А он все так же улыбается: я не виноват. И там, где сидит в белоснежной черкеске с газырями, в папахе, в мягких сапогах с грузинским кинжалом на боку. И там, где его буйно-курчавая голова выглядывает между космическими Белкой и Стрелкой. Это уже не Америка. И оказывается, тот самый знаменитый профессор, которого Любочка запросто называла Генрихом, за эти годы так и не успел разочароваться.
— Мне представляется… что он самый настоящий яркий последователь Рахманинова, испытавший с детских лет очарование и поистине демоническое влияние игры великого русского пианиста.
Но тут-то и прекратила Наташа свои вырезки из газет и журналов. С самого лета больше ни одной. С возрастом ей, должно быть, надоело. И это тоже было знакомо Луговому. Всему свое время. Пора дневников и картинок прошла. Наступила другая.

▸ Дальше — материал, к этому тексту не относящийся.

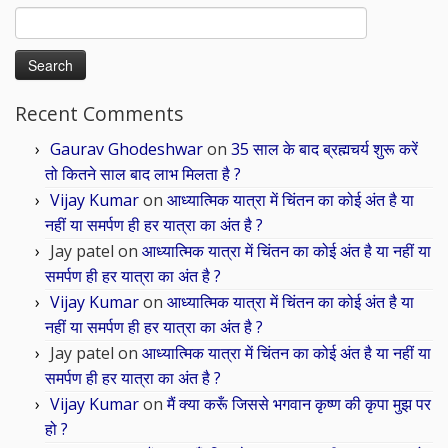
Search
for:
Recent Comments
Gaurav Ghodeshwar
on
35 साल के बाद ब्रह्मचर्य शुरू करें
तो कितने साल बाद लाभ मिलता है ?
Vijay Kumar
on
आध्यात्मिक यात्रा में चिंतन का कोई अंत है या
नहीं या समर्पण ही हर यात्रा का अंत है ?
Jay patel
on
आध्यात्मिक यात्रा में चिंतन का कोई अंत है या नहीं या
समर्पण ही हर यात्रा का अंत है ?
Vijay Kumar
on
आध्यात्मिक यात्रा में चिंतन का कोई अंत है या
नहीं या समर्पण ही हर यात्रा का अंत है ?
Jay patel
on
आध्यात्मिक यात्रा में चिंतन का कोई अंत है या नहीं या
समर्पण ही हर यात्रा का अंत है ?
Vijay Kumar
on
मैं क्या करूँ जिससे भगवान कृष्ण की कृपा मुझ पर
हो ?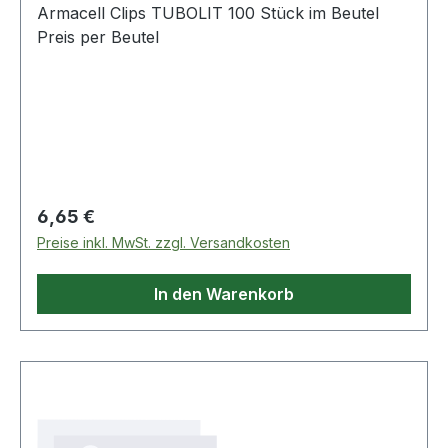
Armacell Clips TUBOLIT 100 Stück im Beutel
Preis per Beutel
Regulärer Preis:
6,65 €
Preise inkl. MwSt. zzgl. Versandkosten
In den Warenkorb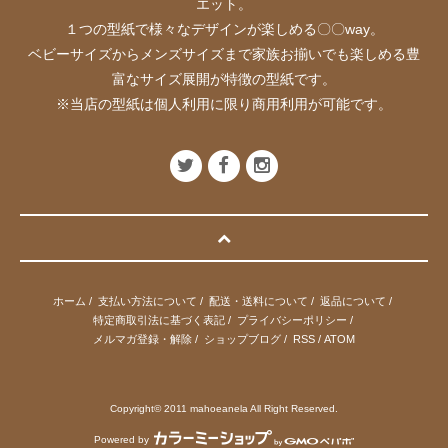
エット。
１つの型紙で様々なデザインが楽しめる〇〇way。
ベビーサイズからメンズサイズまで家族お揃いでも楽しめる豊
富なサイズ展開が特徴の型紙です。
※当店の型紙は個人利用に限り商用利用が可能です。
ホーム
/
支払い方法について
/
配送・送料について
/
返品について
/
特定商取引法に基づく表記
/
プライバシーポリシー
/
メルマガ登録・解除
/
ショップブログ
/
RSS
/
ATOM
Copyright© 2011 mahoeanela All Right Reserved.
Powered by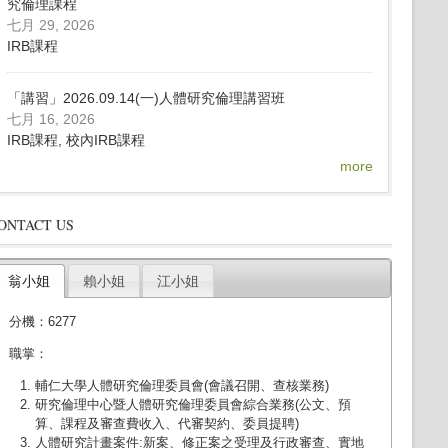
究倫理課程
七月 29, 2026
IRB課程
「講習」2026.09.14(一)人體研究倫理講習班
七月 16, 2026
IRB課程, 校內IRB課程
more
ONTACT US
翁小姐
賴小姐
江小姐
分機：6277
職掌：
輔仁大學人體研究倫理委員會(會議召開、查核業務)
研究倫理中心暨人體研究倫理委員會綜合業務(公文、預
算、課程及審查費收入、代審契約、委員提聘)
人體研究計畫案件:新案、修正案之受理及行政審查、實地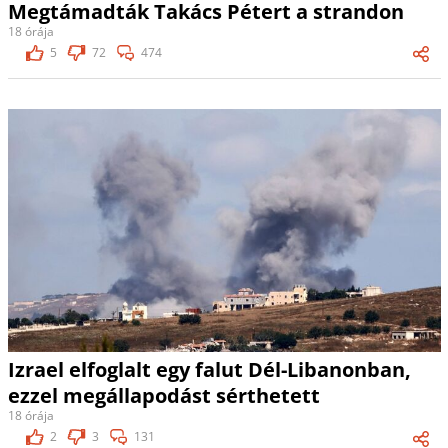
Megtámadták Takács Pétert a strandon
18 órája
5
72
474
Izrael elfoglalt egy falut Dél-Libanonban,
ezzel megállapodást sérthetett
18 órája
2
3
131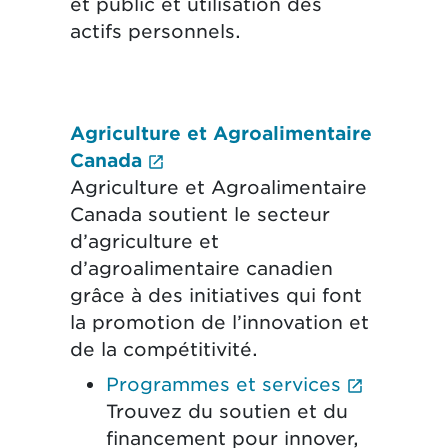
et public et utilisation des
actifs personnels.
Agriculture et Agroalimentaire
terne ouvrira un nouvel onglet.)
(Le lien externe ouvrira un 
Canada
Agriculture et Agroalimentaire
Canada soutient le secteur
d’agriculture et
d’agroalimentaire canadien
grâce à des initiatives qui font
la promotion de l’innovation et
de la compétitivité.
(Le lien
Programmes et services
Trouvez du soutien et du
financement pour innover,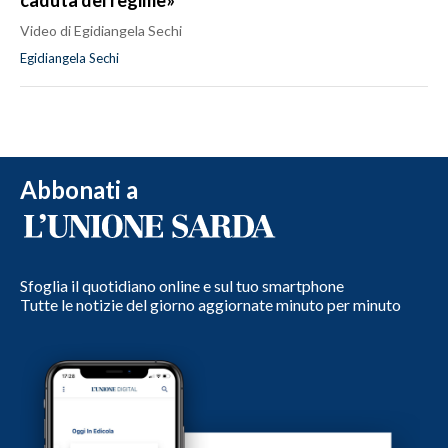
caduta del regime»
Video di Egidiangela Sechi
Egidiangela Sechi
Abbonati a
Sfoglia il quotidiano online e sul tuo smartphone
Tutte le notizie del giorno aggiornate minuto per minuto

Нечего было и надеяться когда-нибудь до конца разобраться во всей этой копне ее пластинок. Если бы у него вдруг и не оказалось никаких иных дел, все равно потребовалось бы не меньше тех трех или четырех лет, за которые она и насобирала их у себя на веранде. Но как раз осенью и сходились все дела в виноградных садах: уборка гроздей, обрезка и укрывка лоз, посадки чубуков, по весеннему плантажу и закладка плантажа под новые посадки весной. С началом же плодоношения участков плавая, ркацители и пухляка в степи впервые сказывался и недостаток людей. Для тех, кто, приезжая сюда из других мест, не прочь был бы и навсегда остаться здесь, на донском берегу, не успели еще построить квартир, а хуторским не терпелось поскорее управиться с виноградом в своих садах, пока его не поклевали сороки, не попили осы.
Уже и пьяненькая с утра Махора гостеприимно распахивала калитку, зазывая проходившего мимо Лугового:
— Вы бы хоть разочек поглядели, какой у меня ноне уродился сибирек. И в двух баллонах играет, и в макитре. — Делая руку калачиком, она притопывала:
Я оконце милому закрыла,
Чтобы солнце ему не светило.
Ее окна и в самом деле были завешены изнутри чем-то красным, и к забору прислонился мотоцикл, а то и «Москвич», с городским — шахтинским — номером. Уже кто-то из студенток виноградарской школы, возвращаясь вечером с последнего киносеанса, намалевал губной помадой большими буквами «Кабирия» на стене ее дома. Теперь на всю осень загуляет Махора. А по первому снегу опять придет проситься в совхоз.